* Text excerpt:
☆ ☆ ☆

Select Committee on International Development Fifth Report



II. THE UN CONFERENCE ON FINANCING FOR DEVELOPMENT

The Preparatory Process

  1. In response to demands from the G77 group of developing countries, the UN General Assembly agreed in June 1997 to consider holding an intergovernmental dialogue on the financing of development. The first substantive session of the Preparatory Committee—a "Prepcom" in the language of international conferences—took place in May/June 2000, and the fourth and final Prepcom was held in New York from 14 to 27 January 2002. There were in addition numerous regional meetings, and discussions between the various international organisations and other key stakeholders such as civil society and business interests. The final Prepcom completed the Monterrey Consensus Document for heads of state to endorse two months later at the Monterrey Summit.
  2. One feature of the preparatory process, highlighted particularly in the memoranda received from UNDP,[16] and jointly from the Department for International Development (DFID) and HM Treasury,[17] was the participation of business interests and civil society organisations throughout the process. In contrast, other witnesses including British Overseas NGOs for Development (BOND) reported that civil society organisations had not been able to participate effectively either in the preparatory process or in the "roundtables" at Monterrey when they were given very little time and were unable to influence a pre-decided outcome.[18] As we discovered, NGOs had, in part, ruled themselves out of the Financing for Development (FfD) process having decided that they would not be able to exert much influence. As BOND wrote, "NGO involvement in [the] FfD preparatory process was modest. The broad nature of the agenda was often beyond the remit of individual NGOs and coordination of efforts took place both at the UK and the EU level to maximise impact. Many heavyweight NGOs and NGO networks decided early not to invest in the FfD process assuming their views would have little chance of influencing the official proceedings; furthermore, the usual lack of resources hampered southern NGOs involvement".[19]
  3. The Secretary of State for International Development, Clare Short, told us that "the preparatory process was very good and went well",[20] and in their joint memorandum DFID and HM Treasury claimed that "the significant participation of the IMF [International Monetary Fund] and the World Bank meant that this was a good example of the UN and the Bretton Woods institutions collaborating effectively towards shared objectives".[21] Improved coordination between the UN, the International Financial Institutions and the World Trade Organisation (WTO) was similarly applauded by UNDP[22] and the Overseas Development Institute (ODI),[23] although the World Development Movement (WDM) was more critical, arguing that "the FfD process clearly asserts the primacy of the international economic institutions over the UN system".[24] We understand these concerns about the relative weight and influence of the International Financial Institutions as opposed to the more democratic UN, but we welcome the improved coordination between the various international organisations and feel that such efforts are crucial if there is to be policy coherence as regards international development. The appropriate response to greater coordination between the International Financial Institutions and the UN is to strengthen the voice of developing countries in all fora, rather than to decry such coordination. Policy coherence and the grounding of international cooperation in national-level politics would be improved too by the participation of parliamentarians in international conferences, something which—as seems to be the norm at international meetings—was lacking at Monterrey.

☆ ☆ ☆

* Material provided:

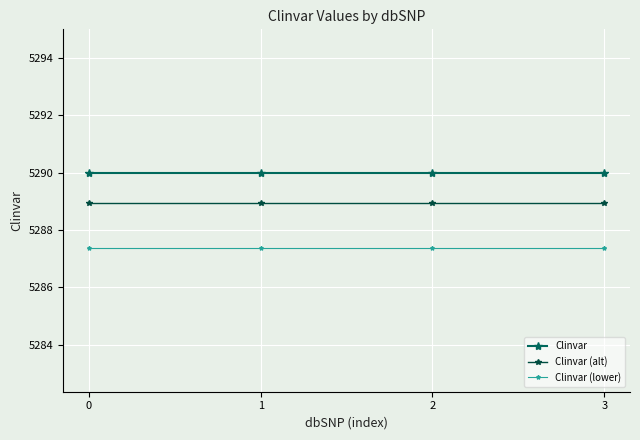

What is the maximum value shown in the chart?

5290.0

☆ ☆ ☆

* Required tasks:
[A] According to the committee report, when did the UN General Assembly agree to consider holding an intergovernmental dialogue on the financing of development?
[B] Please write out the committee report between "II. THE UN CONFERENCE" and "the Monterrey Summit.", inclusive, updating it so that "New York" becomes "Geneva".
The material above has no connection to the committee report.

* Answers per task:
[A] In June 1997.

[B]
II. THE UN CONFERENCE ON FINANCING FOR DEVELOPMENT

The Preparatory Process

  1. In response to demands from the G77 group of developing countries, the UN General Assembly agreed in June 1997 to consider holding an intergovernmental dialogue on the financing of development. The first substantive session of the Preparatory Committee—a "Prepcom" in the language of international conferences—took place in May/June 2000, and the fourth and final Prepcom was held in Geneva from 14 to 27 January 2002. There were in addition numerous regional meetings, and discussions between the various international organisations and other key stakeholders such as civil society and business interests. The final Prepcom completed the Monterrey Consensus Document for heads of state to endorse two months later at the Monterrey Summit.